If you love cucumber salad recipes, you have to try my Mediterranean Quinoa Cucumber Salad and Easy Cucumber Beet Salad! For another pepper recipe, try my Creamy Chicken Fajita Stuffed Peppers!
Why You'll Love This Recipe
- Protein & Fiber: Quinoa and edamame deliver 12g of protein per serving, making this salad a nourishing, energy-boosting meal.
- Adjustable Heat: Control the spice with chili crunch oil for a gentle kick or bold, fiery flavor.
- Delicious Dressing: Creamy, sweet, and spicy all at once, this dressing transforms crisp cucumbers and peppers.
- Everyone Loves It: From picky eaters to flavor adventurers, this sweet-spicy-creamy combo has everyone asking for the recipe.
Key Ingredients

- English Cucumbers: Thinner-skinned, sweeter, and with fewer seeds than regular cucumbers, they reduce water in the salad and keep it crisp.
- Mini Bell Peppers: Naturally sweeter and easier to slice than full-sized peppers, they add vibrant color without bitterness.
- Tahini: Ground sesame paste forms the creamy base of the dressing; stir well before measuring if separated.
- Chili Crunch Oil: Crispy garlic, shallots, and chili peppers add smoky heat and texture; brands like Momofuku or Fly by Jing are pantry staples.
- Quinoa: A complete protein with a subtle nutty flavor; always rinse before cooking to remove its bitter saponin coating.
Substitutions & Variations
- Vegan: Replace honey with maple syrup or agave nectar for a fully plant-based dressing.
- Chili Crunch: Swap with red pepper flakes or Sriracha, or omit entirely for a mild version.
- Protein Boost: Add grilled shrimp, boneless skinless chicken thighs, or pan-seared tofu to make it a complete meal.
- Spicy Version: Double the chili crunch oil and add thinly sliced jalapeños or serrano peppers for extra heat.
How To Make A Cucumber Pepper Salad

- Step 1: Rinse and slice the English cucumbers into ¼-inch rounds or half-moons, then toss them in ½ teaspoon of salt and let sit for 10 minutes. Pat them completely dry after the 10 minutes are up. Wash the mini bell peppers, remove stems and seeds, and slice into thin circles. Chop 5 green onions and roughly chop ½ cup of cilantro, reserving some for garnish.

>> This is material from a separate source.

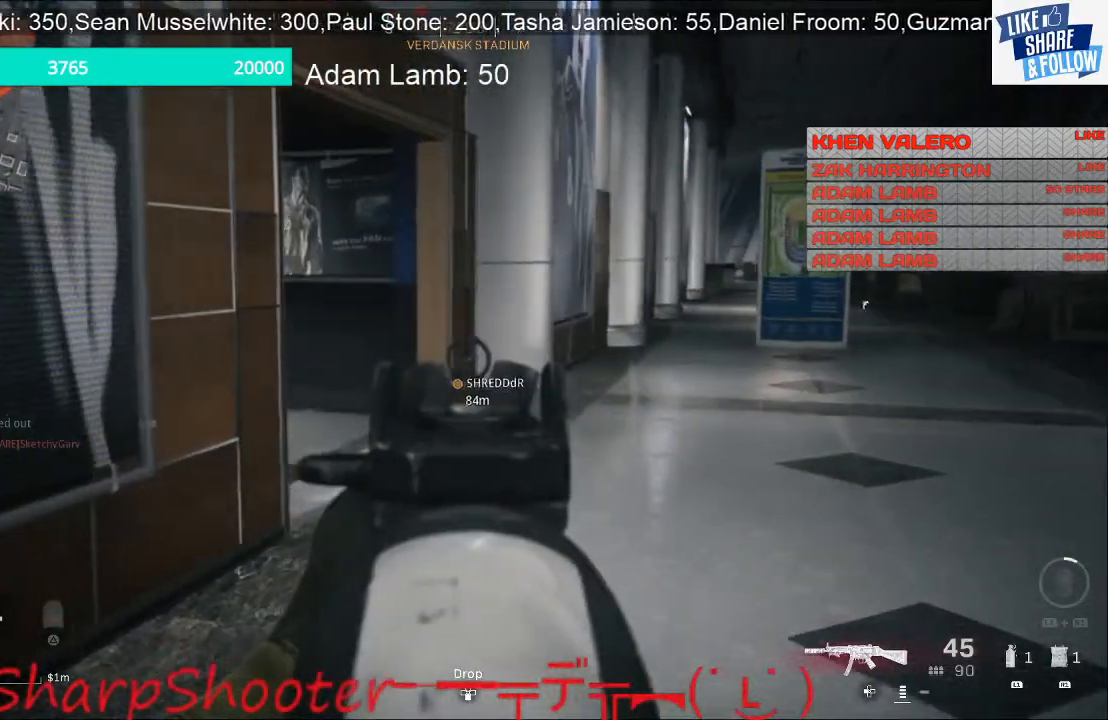
{"dt_ms": 500, "buttons": ["L2"], "left_stick": "up-right", "right_stick": "left", "events": [[167, "right_stick", "left"]]}
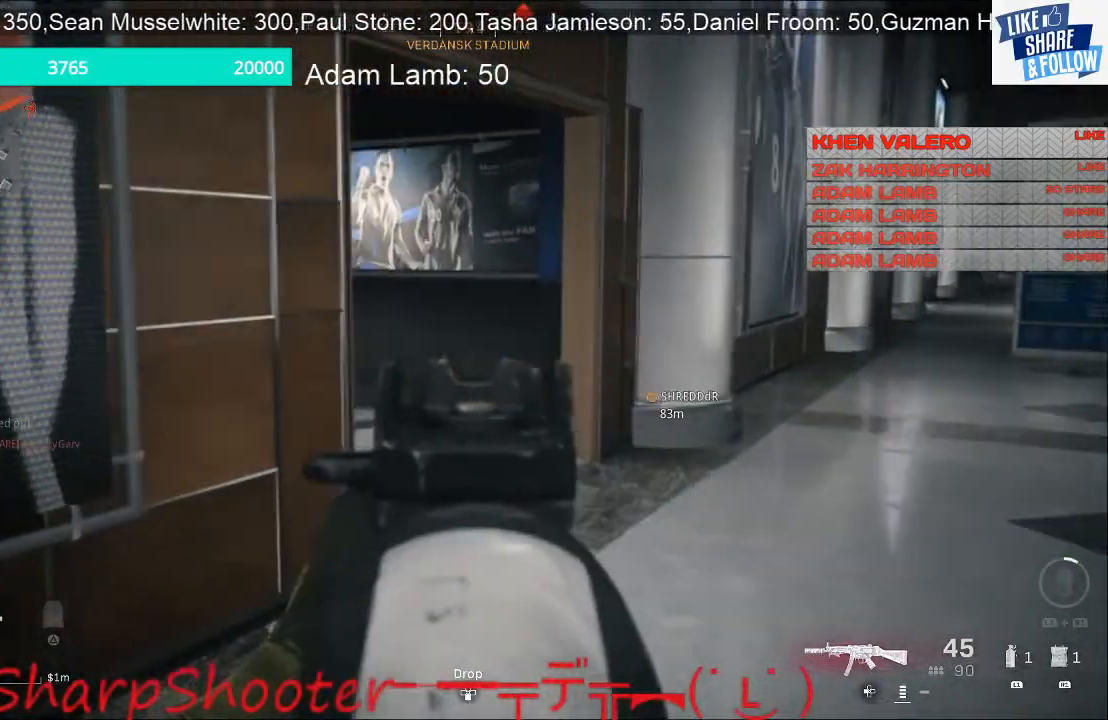
{"dt_ms": 500, "buttons": ["L2"], "left_stick": "up-right", "right_stick": "left", "events": []}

- Step 2: To cook quinoa, first rinse it under cold water to remove its bitter saponin coating. Combine with 2 cups water or broth in a saucepan, bring to a boil, then reduce the heat to low, cover, and simmer for 15 minutes until the liquid is absorbed. Remove from heat, let sit covered for 5 minutes, then fluff with a fork and let it cool. If using frozen edamame, microwave it for 2-3 minutes, drain, and cool slightly so they remain tender with a slight bite.

- Step 3: Whisk together tahini, honey, apple cider vinegar, chili crunch oil, and Everything Bagel Seasoning. Stir well until combined and emulsified.

- Step 4: In a large bowl, combine cucumbers, bell peppers, cooled quinoa, edamame, green onions, and cilantro. Toss with the tahini-honey dressing until evenly coated. Finish with more chili crunch oil, drizzling on top or mixing in, and garnish with extra cilantro and green onions.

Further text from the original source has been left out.